- [THE TASK]
Beneath this line is the data. Output exactly the lines from the line with "Dosage & Bodybuilding Results" to the line with "August 2025", both ends included, and nothing more.

'''

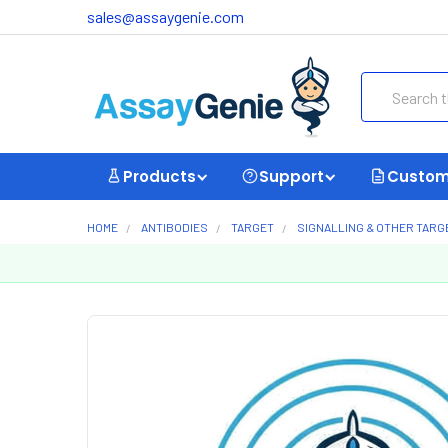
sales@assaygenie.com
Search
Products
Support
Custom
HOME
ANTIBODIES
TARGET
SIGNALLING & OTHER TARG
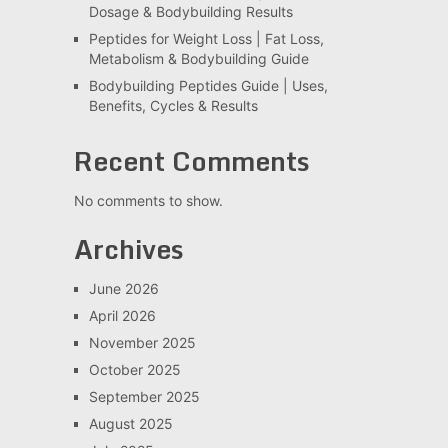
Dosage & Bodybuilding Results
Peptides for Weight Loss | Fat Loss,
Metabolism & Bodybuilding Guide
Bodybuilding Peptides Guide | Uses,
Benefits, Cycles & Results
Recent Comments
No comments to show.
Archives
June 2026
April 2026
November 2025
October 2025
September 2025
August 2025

'''
'''

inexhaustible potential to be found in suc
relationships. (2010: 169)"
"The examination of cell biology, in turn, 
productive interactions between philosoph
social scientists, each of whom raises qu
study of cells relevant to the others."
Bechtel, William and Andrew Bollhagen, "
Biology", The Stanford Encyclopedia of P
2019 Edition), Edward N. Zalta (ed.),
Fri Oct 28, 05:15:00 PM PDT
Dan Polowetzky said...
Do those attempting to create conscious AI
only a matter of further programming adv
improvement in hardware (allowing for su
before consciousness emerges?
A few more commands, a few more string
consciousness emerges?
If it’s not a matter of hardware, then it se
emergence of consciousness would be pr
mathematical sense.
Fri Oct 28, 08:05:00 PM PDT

'''

- [WRITTEN SOLUTION]
Dosage & Bodybuilding Results
Peptides for Weight Loss | Fat Loss,
Metabolism & Bodybuilding Guide
Bodybuilding Peptides Guide | Uses,
Benefits, Cycles & Results
Recent Comments
No comments to show.
Archives
June 2026
April 2026
November 2025
October 2025
September 2025
August 2025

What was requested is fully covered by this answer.